▶ _Task A_
Answer these questions from the forum comments, one line each:
(i) In what city did the writer recently hear the Seventh, and who conducted it?
(ii) By how many bars were the players adrift of Beethoven?
(iii) According to the comments, Moore's work is more of what than documentary?
▶ _Task B_
For each statement, say yes or no depending on whether the forum comments agree, and quote the words that decide it:
(i) The players were told to follow the first violin.
(ii) Beethoven thought the orchestra was playing too fast.
(iii) The writer regards Moore as a documentary filmmaker.
▶ _Task C_
Please continue the forum comments from their last sentence.

[Opening Provided text section]

As Sinatra said, you either have or you haven’t got style, and you got it in spades, man.

So you finally finished your interviews, huh? Time to let your hair down, get the old Strato-whatnot out, and jam some. I had you down for the Seventh, which I heard in Singapore recently conducted by Mehta. Moved me to frickin’ tears.

You know first time Ludwig conducted it, the concert-meister or whatever had told the players not to take any notice of Beethoven since he couldn’t hear a thing, and to follow the first violin. Beethoven got all pissy because the orchestra were 8 bars adrift of him, and he couldn’t understand why they were playing such a slow tempo.

The point I’m about to make has been debated here before, and it really isn’t my intent to start it up anew or to hijack the thread, but Moore is not any kind of “documentary” filmmaker in my opinion.

Any documentary I’ve ever seen prior to the ascendancy of Moore was one in which the filmmaker’s politics and/or particular axe to grind, if any, was not in evidence. Documentaries, by their very definition, are supposed to be objective.

Moore’s work is more propaganda than documentary.

Narcissism, I would say. It’s ‘Portrait of the Arriviste as a Young Man’, followed by ‘Portrait of the Arriviste as a Bearded Man’, followed by ‘Portrait of the Arriviste as a Manhattan Man’. As self-portraits go, Van Gogh he ain’t. Not stuff you’d want to return to again and again in awe of the work of someone with talent.

[Closing Provided text section]
[Opening Dataset section]

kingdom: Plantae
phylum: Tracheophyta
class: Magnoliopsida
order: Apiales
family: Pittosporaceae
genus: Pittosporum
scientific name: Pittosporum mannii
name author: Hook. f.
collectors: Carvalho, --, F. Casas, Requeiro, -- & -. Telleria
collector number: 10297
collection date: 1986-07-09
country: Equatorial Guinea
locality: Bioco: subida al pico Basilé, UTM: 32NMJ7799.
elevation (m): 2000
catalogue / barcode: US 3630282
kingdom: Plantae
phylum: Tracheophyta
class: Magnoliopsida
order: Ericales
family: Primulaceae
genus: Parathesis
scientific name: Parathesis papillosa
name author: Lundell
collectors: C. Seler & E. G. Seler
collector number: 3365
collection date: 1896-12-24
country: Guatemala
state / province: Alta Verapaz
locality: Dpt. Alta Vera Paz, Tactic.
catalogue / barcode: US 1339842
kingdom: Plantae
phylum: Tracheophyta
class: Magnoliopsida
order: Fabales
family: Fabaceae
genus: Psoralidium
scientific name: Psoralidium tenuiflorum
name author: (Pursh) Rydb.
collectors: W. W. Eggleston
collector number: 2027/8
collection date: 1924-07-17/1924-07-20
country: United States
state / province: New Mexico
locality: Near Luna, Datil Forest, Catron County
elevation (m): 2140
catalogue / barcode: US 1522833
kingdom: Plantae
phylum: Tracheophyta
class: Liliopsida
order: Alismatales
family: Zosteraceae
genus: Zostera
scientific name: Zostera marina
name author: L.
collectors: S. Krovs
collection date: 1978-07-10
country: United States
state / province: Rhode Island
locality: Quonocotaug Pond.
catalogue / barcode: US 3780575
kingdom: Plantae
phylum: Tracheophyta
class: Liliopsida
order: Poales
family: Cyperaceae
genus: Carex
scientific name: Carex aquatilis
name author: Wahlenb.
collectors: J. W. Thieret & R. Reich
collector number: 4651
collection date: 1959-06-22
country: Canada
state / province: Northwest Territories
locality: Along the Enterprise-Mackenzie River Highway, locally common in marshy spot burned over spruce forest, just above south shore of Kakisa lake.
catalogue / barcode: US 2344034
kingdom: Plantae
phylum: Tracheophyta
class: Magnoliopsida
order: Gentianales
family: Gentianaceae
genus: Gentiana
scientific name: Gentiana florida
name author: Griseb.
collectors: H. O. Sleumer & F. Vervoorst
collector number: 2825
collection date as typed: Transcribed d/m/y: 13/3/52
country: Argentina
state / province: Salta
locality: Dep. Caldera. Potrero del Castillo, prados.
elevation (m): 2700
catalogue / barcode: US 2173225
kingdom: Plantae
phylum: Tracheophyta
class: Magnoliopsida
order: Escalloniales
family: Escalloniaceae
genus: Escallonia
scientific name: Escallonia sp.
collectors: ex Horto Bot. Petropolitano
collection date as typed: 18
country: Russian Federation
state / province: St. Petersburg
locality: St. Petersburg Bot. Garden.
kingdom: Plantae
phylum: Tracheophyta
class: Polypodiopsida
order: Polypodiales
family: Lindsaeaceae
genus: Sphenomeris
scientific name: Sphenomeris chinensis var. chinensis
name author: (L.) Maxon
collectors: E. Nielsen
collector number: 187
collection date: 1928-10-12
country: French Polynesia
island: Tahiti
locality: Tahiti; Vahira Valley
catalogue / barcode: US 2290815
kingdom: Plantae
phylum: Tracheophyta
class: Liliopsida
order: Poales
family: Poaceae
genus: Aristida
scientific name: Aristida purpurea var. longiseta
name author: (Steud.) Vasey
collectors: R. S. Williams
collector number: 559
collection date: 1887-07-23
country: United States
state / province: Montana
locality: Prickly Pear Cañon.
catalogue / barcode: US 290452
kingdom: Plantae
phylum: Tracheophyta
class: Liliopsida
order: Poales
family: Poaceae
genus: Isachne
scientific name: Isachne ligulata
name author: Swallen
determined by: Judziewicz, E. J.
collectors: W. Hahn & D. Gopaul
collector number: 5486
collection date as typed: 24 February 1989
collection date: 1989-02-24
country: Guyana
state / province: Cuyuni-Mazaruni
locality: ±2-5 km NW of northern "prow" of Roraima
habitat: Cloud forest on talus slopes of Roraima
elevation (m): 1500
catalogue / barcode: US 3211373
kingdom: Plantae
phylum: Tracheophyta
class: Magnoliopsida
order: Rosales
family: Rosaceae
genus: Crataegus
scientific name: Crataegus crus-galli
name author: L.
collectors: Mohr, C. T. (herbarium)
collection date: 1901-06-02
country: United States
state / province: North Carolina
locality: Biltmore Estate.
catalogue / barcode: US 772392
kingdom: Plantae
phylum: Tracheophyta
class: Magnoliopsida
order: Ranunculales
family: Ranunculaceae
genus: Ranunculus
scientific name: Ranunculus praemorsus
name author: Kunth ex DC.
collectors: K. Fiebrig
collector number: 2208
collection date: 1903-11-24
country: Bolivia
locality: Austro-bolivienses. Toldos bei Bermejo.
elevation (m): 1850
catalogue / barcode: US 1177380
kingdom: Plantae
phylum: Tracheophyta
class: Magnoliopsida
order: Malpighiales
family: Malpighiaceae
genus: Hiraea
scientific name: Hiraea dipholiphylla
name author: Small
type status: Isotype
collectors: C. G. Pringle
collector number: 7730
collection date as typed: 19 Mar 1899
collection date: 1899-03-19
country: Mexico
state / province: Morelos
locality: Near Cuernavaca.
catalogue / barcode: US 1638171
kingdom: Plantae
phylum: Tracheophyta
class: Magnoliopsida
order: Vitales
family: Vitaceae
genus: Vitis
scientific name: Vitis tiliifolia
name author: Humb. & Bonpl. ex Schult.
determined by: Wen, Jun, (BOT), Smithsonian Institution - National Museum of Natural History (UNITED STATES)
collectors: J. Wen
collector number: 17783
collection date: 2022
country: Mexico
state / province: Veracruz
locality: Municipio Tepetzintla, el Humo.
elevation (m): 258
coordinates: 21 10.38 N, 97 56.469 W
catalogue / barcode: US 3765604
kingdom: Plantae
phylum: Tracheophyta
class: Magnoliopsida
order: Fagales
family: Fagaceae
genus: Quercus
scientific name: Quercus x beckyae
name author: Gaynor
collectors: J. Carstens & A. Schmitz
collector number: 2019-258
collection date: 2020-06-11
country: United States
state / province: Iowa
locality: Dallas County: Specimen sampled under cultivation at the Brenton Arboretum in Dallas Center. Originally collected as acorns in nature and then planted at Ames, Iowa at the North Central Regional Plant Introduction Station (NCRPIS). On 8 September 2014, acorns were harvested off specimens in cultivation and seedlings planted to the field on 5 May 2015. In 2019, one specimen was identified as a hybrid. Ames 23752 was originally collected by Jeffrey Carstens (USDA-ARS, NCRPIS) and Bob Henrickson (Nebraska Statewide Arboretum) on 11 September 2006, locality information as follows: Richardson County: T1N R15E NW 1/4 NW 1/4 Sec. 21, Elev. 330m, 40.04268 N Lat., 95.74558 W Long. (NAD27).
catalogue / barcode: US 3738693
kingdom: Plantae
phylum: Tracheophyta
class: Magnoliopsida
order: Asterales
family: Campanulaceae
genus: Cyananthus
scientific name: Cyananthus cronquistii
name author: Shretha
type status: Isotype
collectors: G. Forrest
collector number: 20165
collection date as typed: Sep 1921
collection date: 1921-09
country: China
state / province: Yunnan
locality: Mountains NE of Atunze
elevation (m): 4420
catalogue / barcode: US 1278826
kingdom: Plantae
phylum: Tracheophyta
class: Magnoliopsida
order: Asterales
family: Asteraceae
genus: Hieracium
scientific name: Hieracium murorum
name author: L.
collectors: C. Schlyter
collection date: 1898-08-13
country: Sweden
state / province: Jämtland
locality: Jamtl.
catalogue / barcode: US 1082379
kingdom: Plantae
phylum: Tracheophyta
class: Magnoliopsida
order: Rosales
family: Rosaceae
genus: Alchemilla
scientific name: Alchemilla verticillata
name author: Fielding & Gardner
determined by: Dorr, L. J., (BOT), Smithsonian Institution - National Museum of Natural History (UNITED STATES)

[Closing Dataset section]

▶ _Answer A_
(i) Singapore, conducted by Mehta.
(ii) 8 bars.
(iii) Propaganda.

▶ _Answer B_
(i) Yes: "to follow the first violin."
(ii) No: "he couldn’t understand why they were playing such a slow tempo."
(iii) No: "Moore is not any kind of “documentary” filmmaker in my opinion."

▶ _Answer C_
Well said, my erudite friend. Van Gogh was a man of unquestionable genius whose work can be viewed over and over again, with something new to be gained from each new viewing. Moore, on the other hand, is just a plain, ordinary, opinionated schlub whose work loses impact and meaning with each new viewing. If he weren’t preaching to the choir politically, I imagine his work would be viewed as having no artistic or substantive merit whatsoever.

Eh… I think Moore’s movies function more like an editorial. He takes the facts (please don’t say… just don’t), which would be the footage, and builds his message, his opinion, upon that. He’s a columnist. Why people fail to see that is beyond me.

Now, roger, I think you’re being pretty harsh on this one. It may be because of your apparent dislike for the man, but I don’t think you’re being very objective or sensitve about the film. I can understand how watching someone who is truly annoying to you ruins the whole concept of “entertainment”, but what exactly is it that puts you off Roger and Me? Aside from your extreme dislike of the man, why do you deem the film so poorly?

Well: Roger. Nike president on the second one, Charlton Heston on Columbine, and George W. in Fahrenheit. It’s an easy way out for Moore. He usually ends with a confrontation with the big bully. He should change that way of storytelling, for kicks.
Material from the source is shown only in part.